- **Problem to solve**
With no line left out, restate the data word for word.

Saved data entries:
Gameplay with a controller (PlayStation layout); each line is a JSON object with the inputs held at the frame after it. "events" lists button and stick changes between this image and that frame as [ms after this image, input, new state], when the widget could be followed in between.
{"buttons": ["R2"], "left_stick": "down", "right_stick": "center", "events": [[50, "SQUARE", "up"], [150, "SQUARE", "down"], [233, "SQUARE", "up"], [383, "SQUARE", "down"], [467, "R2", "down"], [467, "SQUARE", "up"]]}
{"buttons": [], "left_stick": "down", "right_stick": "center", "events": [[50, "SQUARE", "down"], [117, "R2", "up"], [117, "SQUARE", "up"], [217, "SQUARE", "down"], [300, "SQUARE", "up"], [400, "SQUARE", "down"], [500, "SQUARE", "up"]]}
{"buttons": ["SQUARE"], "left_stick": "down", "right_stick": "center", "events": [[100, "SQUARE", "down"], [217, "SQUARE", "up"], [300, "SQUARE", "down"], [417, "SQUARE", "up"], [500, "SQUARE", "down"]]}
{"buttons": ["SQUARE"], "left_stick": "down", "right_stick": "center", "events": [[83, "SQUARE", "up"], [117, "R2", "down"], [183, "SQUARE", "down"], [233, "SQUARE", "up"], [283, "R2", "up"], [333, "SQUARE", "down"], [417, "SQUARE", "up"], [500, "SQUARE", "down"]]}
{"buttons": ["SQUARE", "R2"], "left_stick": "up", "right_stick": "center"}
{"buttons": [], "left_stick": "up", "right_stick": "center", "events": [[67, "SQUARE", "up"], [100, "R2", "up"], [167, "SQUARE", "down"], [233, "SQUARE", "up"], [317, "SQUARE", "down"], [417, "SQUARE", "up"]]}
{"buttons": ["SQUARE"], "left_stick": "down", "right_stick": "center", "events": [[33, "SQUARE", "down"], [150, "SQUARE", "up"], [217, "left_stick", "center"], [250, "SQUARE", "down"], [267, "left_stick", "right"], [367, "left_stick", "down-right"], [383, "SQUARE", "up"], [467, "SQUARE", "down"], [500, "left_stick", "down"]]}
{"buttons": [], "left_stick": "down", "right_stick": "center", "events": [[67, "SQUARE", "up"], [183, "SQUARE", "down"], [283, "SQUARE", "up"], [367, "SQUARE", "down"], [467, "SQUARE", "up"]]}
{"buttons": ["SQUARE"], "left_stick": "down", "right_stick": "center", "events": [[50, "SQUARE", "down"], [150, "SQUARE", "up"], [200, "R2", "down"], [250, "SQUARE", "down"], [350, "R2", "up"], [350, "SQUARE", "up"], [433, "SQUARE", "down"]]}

- **Task result**
Gameplay with a controller (PlayStation layout); each line is a JSON object with the inputs held at the frame after it. "events" lists button and stick changes between this image and that frame as [ms after this image, input, new state], when the widget could be followed in between.
{"buttons": ["R2"], "left_stick": "down", "right_stick": "center", "events": [[50, "SQUARE", "up"], [150, "SQUARE", "down"], [233, "SQUARE", "up"], [383, "SQUARE", "down"], [467, "R2", "down"], [467, "SQUARE", "up"]]}
{"buttons": [], "left_stick": "down", "right_stick": "center", "events": [[50, "SQUARE", "down"], [117, "R2", "up"], [117, "SQUARE", "up"], [217, "SQUARE", "down"], [300, "SQUARE", "up"], [400, "SQUARE", "down"], [500, "SQUARE", "up"]]}
{"buttons": ["SQUARE"], "left_stick": "down", "right_stick": "center", "events": [[100, "SQUARE", "down"], [217, "SQUARE", "up"], [300, "SQUARE", "down"], [417, "SQUARE", "up"], [500, "SQUARE", "down"]]}
{"buttons": ["SQUARE"], "left_stick": "down", "right_stick": "center", "events": [[83, "SQUARE", "up"], [117, "R2", "down"], [183, "SQUARE", "down"], [233, "SQUARE", "up"], [283, "R2", "up"], [333, "SQUARE", "down"], [417, "SQUARE", "up"], [500, "SQUARE", "down"]]}
{"buttons": ["SQUARE", "R2"], "left_stick": "up", "right_stick": "center"}
{"buttons": [], "left_stick": "up", "right_stick": "center", "events": [[67, "SQUARE", "up"], [100, "R2", "up"], [167, "SQUARE", "down"], [233, "SQUARE", "up"], [317, "SQUARE", "down"], [417, "SQUARE", "up"]]}
{"buttons": ["SQUARE"], "left_stick": "down", "right_stick": "center", "events": [[33, "SQUARE", "down"], [150, "SQUARE", "up"], [217, "left_stick", "center"], [250, "SQUARE", "down"], [267, "left_stick", "right"], [367, "left_stick", "down-right"], [383, "SQUARE", "up"], [467, "SQUARE", "down"], [500, "left_stick", "down"]]}
{"buttons": [], "left_stick": "down", "right_stick": "center", "events": [[67, "SQUARE", "up"], [183, "SQUARE", "down"], [283, "SQUARE", "up"], [367, "SQUARE", "down"], [467, "SQUARE", "up"]]}
{"buttons": ["SQUARE"], "left_stick": "down", "right_stick": "center", "events": [[50, "SQUARE", "down"], [150, "SQUARE", "up"], [200, "R2", "down"], [250, "SQUARE", "down"], [350, "R2", "up"], [350, "SQUARE", "up"], [433, "SQUARE", "down"]]}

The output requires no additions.